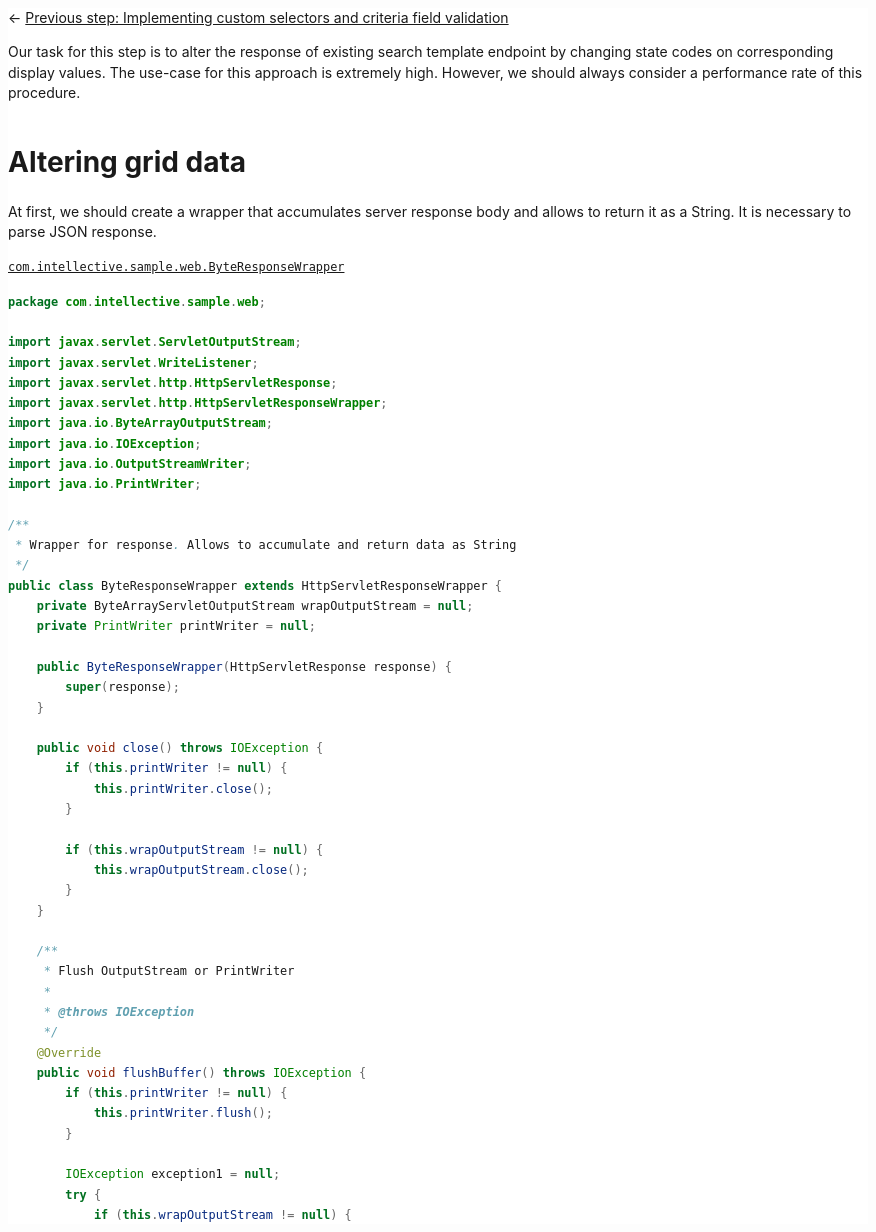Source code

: &larr; [Previous step: Implementing custom selectors and criteria field validation](./step5-selectors-and-validation.md)

Our task for this step is to alter the response of existing search template endpoint by changing
state codes on corresponding display values. The use-case for this approach is extremely high. However, we
should always consider a performance rate of this procedure.

# Altering grid data
At first, we should create a wrapper that accumulates server response body and allows to return it as a String. 
It is necessary to parse JSON response.

[`com.intellective.sample.web.ByteResponseWrapper`](https://github.com/intellectivelab/u7-samples-crm-app/blob/master/custom-services/src/main/java/com/intellective/sample/web/ByteResponseWrapper.java)

```java
package com.intellective.sample.web;

import javax.servlet.ServletOutputStream;
import javax.servlet.WriteListener;
import javax.servlet.http.HttpServletResponse;
import javax.servlet.http.HttpServletResponseWrapper;
import java.io.ByteArrayOutputStream;
import java.io.IOException;
import java.io.OutputStreamWriter;
import java.io.PrintWriter;

/**
 * Wrapper for response. Allows to accumulate and return data as String
 */
public class ByteResponseWrapper extends HttpServletResponseWrapper {
    private ByteArrayServletOutputStream wrapOutputStream = null;
    private PrintWriter printWriter = null;

    public ByteResponseWrapper(HttpServletResponse response) {
        super(response);
    }

    public void close() throws IOException {
        if (this.printWriter != null) {
            this.printWriter.close();
        }

        if (this.wrapOutputStream != null) {
            this.wrapOutputStream.close();
        }
    }

    /**
     * Flush OutputStream or PrintWriter
     *
     * @throws IOException
     */
    @Override
    public void flushBuffer() throws IOException {
        if (this.printWriter != null) {
            this.printWriter.flush();
        }

        IOException exception1 = null;
        try {
            if (this.wrapOutputStream != null) {
```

☆ ☆ ☆

- _WORK ITEM_:
Answer with a single number: how many lines above hold the word "sample"?

- _PROBLEM SOLUTION_:
2